Eye Movement Desensitization and Reprocessing (EMDR): People who are suffering from the after effects of traumatic events or experiences in their life (Post Traumatic Stress Disorder or PTSD) can benefit from the services provided by our therapists trained and certified in EMDR. This powerful method of psychotherapy was first developed to aid in treating PTSD, but it has also been a useful tool in the treatment of panic attacks, grief, phobias, performance anxiety and many other conditions. Through the use of EMDR a therapist will work with the client to identify a specific problem or event and what their current negative thoughts, feelings and beliefs are about it. Then he will facilitate the client’s reprocessing of the event until they are able to see it in a less negative and distressing way.

  • EMDR does not require the client to go into detail about the distressing events of the past. Unlike many “talk” therapies, there is no need to analyze the trauma for long periods of time.
  • EMDR is a multi-faceted approach.The fact that it simultaneously works on mind, body, and emotions may account for its success in taking mere intellectual understanding of the origins of a problem (e.g. “I know I have guilt over killing in the war”) to a resolution where post-traumatic symptoms such as intrusive thoughts, nightmares, and anger outbursts clear up.

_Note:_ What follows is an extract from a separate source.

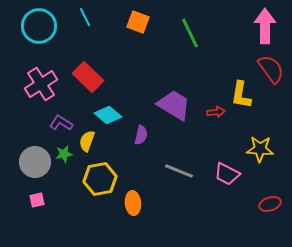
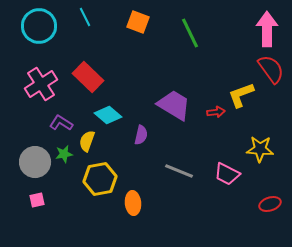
pink arrow: moved 2 px right, 3 px down
yellow L-shape: rotated 60 degrees clockwise
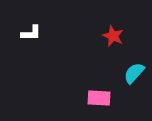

  • The trauma that must be re-experienced during treatment is relatively short-lived. Cognitive reprocessing occurs simultaneously with memory recall.

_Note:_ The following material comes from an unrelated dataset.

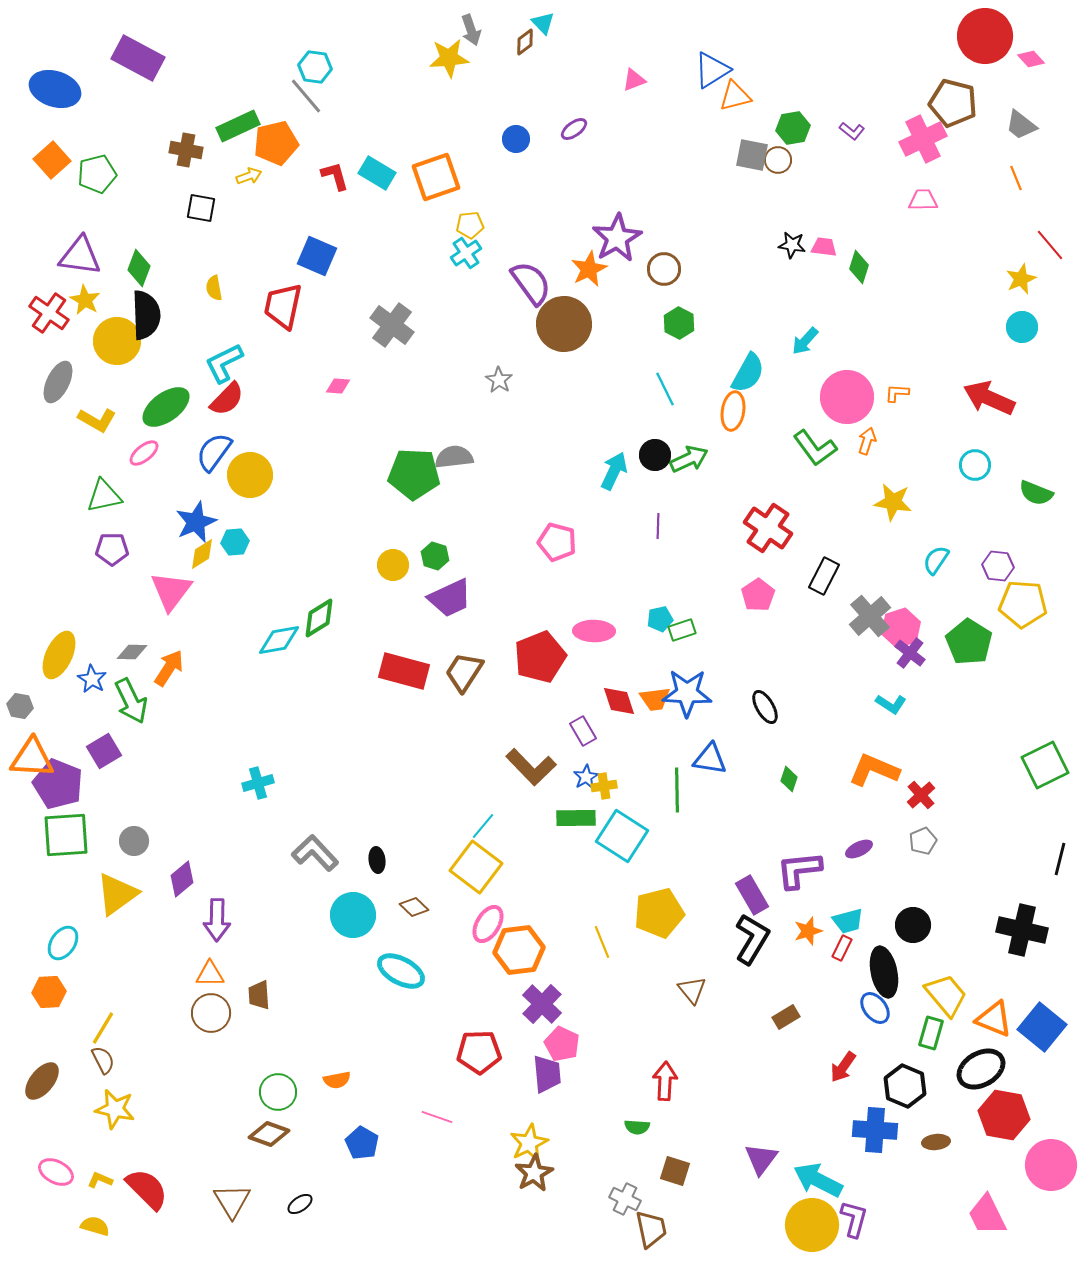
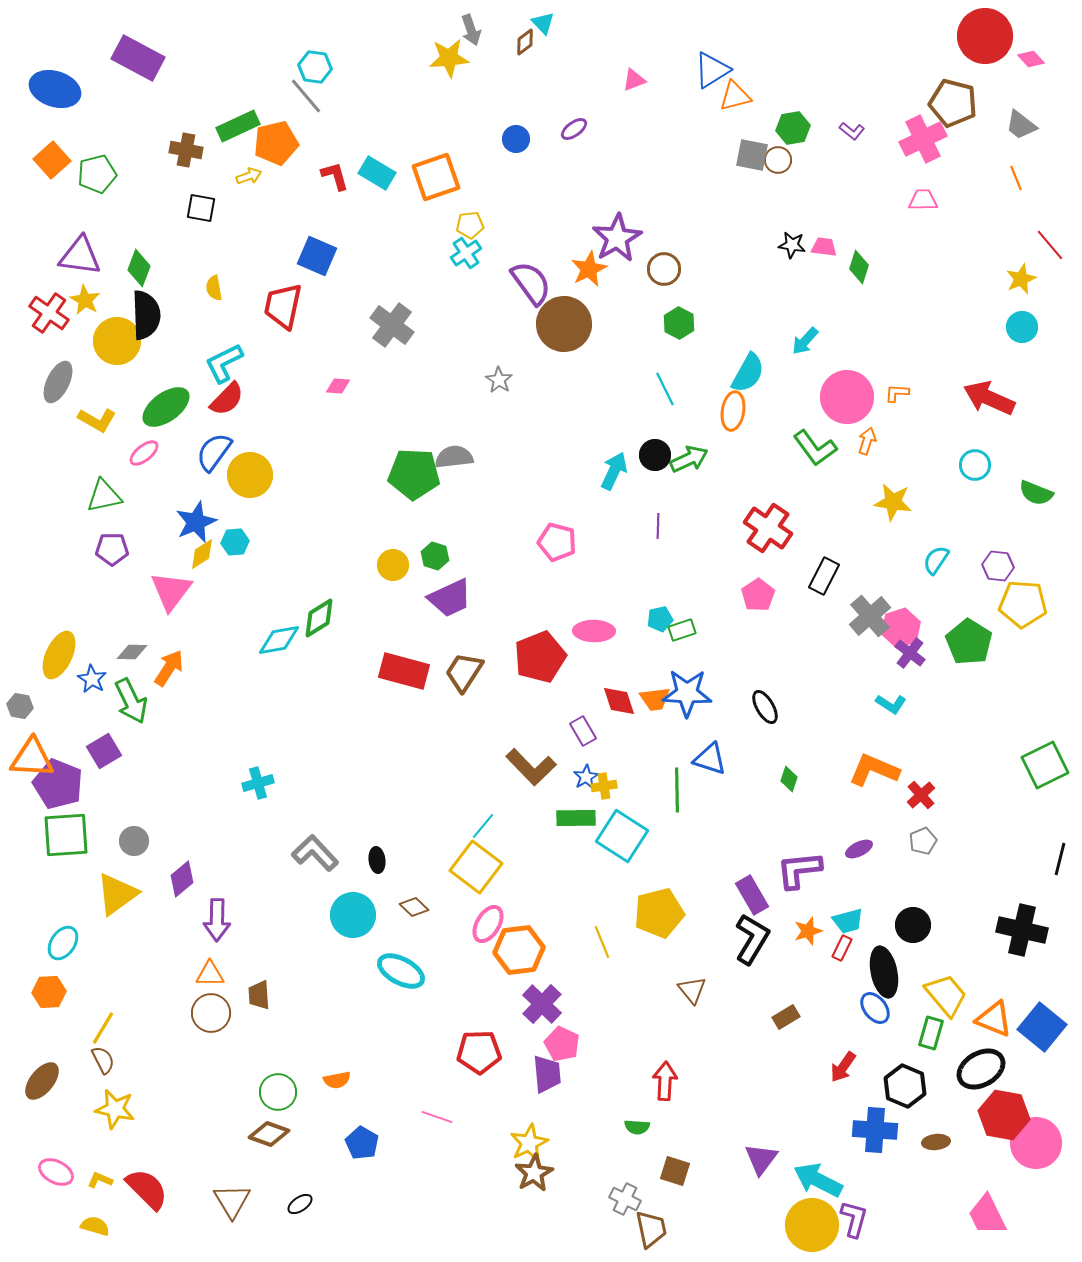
blue triangle at (710, 759): rotated 9 degrees clockwise
pink circle at (1051, 1165): moved 15 px left, 22 px up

Over the last 18 years evidence has accumulated that supports EMDR as an effective treatment for problems associated with distressing memories that relate to the experience of a negative/traumatic event. The evidence about whether EMDR is effective will be first considered on the basis of what scientific committees from around the world have concluded, then EMDR will be compared to typical treatments, medication and traditional exposure based treatments. Although EMDR is generally considered an efficacious treatment for the treatment of trauma, and its effectiviness is considered to be eqivalent to that of traditional exposure therapy, the working mechanisms that underlie the effectiveness of EMDR, and whether the eye movement component in EMDR contributes to its clinical effectiveness it still a point of uncertainty and contentious debate.